James May would love this
I don't see a door…
love the idea, but yes, more details on how it actually functions. as far as i know plants can't actually grow from brown, danish, cube-like toy components…
As many others have said, it's non-functional; it's simply for aesthetics as a Lego promotional stunt.
It's a playful, 10 day installation made out of lego – perhaps not intended as a serious challenge to the traditional greenhouse. Unless the photographer has been 'walled in' for the duration like an anchorite, perhaps also we can assume there is a door (and who knows, maybe some real earth beneath the lego 'earth'!!). Personally, I can survive without seeing drawings of the drainage / eaves details etc. Enjoy the Festival.
Lego…it's what plants crave!!!!
I think it's adorable… all the haters please leave the room…
when you're trained as a designer, or architect, you have to deal with critiques of your work. the "haters" are critiquing the design project… pointing out that you can stage things to look great in a photo, but in reality its quite possibly a bad greenhouse. The designer holding a basket of peaches in front of the greenhouse to small to even house a peach tree is lame, it makes no sense.

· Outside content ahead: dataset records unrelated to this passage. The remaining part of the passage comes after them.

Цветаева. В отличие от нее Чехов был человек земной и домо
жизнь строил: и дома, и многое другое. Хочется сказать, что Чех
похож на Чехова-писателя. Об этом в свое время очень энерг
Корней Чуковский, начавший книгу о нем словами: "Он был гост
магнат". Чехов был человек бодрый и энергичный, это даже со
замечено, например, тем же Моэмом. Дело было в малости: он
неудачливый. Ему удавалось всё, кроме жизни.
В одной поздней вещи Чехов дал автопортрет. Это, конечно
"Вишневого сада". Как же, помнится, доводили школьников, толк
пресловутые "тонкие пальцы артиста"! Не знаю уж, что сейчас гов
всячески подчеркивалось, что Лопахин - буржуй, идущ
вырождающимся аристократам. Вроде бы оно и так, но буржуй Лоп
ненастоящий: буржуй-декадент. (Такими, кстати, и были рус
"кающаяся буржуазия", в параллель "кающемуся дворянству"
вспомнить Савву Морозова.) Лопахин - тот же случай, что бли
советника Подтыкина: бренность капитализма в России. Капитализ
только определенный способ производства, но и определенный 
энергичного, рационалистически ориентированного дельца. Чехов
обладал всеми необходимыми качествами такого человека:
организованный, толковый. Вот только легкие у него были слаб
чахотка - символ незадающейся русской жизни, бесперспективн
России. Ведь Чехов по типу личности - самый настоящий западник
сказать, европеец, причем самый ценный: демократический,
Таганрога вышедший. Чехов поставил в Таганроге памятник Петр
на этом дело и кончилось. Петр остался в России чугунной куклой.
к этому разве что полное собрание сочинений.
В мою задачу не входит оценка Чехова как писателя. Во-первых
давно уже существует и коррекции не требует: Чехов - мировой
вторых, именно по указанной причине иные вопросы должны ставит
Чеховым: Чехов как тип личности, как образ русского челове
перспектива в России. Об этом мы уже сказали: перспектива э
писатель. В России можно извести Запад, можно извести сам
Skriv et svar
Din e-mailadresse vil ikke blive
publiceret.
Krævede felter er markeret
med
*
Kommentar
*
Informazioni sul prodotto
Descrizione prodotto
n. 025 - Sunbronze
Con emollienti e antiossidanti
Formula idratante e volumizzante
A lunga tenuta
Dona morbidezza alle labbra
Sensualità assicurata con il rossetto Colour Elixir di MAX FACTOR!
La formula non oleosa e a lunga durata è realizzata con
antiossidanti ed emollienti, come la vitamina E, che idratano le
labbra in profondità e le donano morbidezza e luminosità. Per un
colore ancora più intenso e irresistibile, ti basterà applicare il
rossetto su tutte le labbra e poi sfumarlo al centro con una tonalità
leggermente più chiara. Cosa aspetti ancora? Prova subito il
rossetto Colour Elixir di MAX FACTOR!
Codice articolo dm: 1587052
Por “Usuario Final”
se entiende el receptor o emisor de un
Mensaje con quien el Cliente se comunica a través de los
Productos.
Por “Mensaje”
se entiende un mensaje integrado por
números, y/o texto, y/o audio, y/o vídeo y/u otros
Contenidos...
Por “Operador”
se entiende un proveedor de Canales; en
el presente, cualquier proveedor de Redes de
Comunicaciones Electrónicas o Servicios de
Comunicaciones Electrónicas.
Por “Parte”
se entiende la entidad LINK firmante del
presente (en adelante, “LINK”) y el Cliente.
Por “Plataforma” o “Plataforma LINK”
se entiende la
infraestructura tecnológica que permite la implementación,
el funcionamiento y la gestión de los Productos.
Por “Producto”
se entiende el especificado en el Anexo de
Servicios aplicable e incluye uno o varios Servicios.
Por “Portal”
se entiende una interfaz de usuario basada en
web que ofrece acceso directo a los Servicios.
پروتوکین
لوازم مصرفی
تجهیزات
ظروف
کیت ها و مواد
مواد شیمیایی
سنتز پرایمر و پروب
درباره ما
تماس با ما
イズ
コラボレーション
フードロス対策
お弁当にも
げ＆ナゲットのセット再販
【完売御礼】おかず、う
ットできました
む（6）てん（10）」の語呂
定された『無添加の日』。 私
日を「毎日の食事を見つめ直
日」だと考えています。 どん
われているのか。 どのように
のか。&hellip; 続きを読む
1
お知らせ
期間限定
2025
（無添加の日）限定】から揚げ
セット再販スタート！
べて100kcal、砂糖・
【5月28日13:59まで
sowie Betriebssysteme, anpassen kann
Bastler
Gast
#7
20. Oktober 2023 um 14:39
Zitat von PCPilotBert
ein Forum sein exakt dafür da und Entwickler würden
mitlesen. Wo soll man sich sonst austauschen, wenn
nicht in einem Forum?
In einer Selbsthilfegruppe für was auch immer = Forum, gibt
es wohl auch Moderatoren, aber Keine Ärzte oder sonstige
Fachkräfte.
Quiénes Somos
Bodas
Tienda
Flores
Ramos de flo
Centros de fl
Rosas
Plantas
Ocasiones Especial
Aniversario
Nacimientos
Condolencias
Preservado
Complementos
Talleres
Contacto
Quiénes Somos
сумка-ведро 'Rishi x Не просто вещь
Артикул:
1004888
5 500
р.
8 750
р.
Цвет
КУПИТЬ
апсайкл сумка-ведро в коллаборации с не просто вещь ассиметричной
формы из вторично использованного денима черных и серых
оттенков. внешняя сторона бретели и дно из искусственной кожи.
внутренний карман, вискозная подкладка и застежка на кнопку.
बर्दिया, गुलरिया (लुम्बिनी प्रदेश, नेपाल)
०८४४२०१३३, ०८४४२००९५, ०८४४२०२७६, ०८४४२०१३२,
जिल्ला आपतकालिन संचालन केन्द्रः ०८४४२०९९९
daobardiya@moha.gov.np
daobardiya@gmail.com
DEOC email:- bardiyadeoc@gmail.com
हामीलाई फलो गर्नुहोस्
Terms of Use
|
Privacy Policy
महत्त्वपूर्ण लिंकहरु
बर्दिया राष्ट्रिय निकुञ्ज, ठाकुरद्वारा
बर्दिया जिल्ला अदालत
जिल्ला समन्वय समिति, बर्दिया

Amazing, that the plants are grown in Lego too. Now that's synergy.
or they have legos as mulch over potted plants, since it was assembled in a few hours… also, check the definition of synergy
I found the video to be pretty sad. A van pulls up, the walls are ready made, a few LEDs are thrown in and there you have it.
If we saw Bergne himself building the house one brick at a time, we'd might then feel that some care and attention went into the 'design'.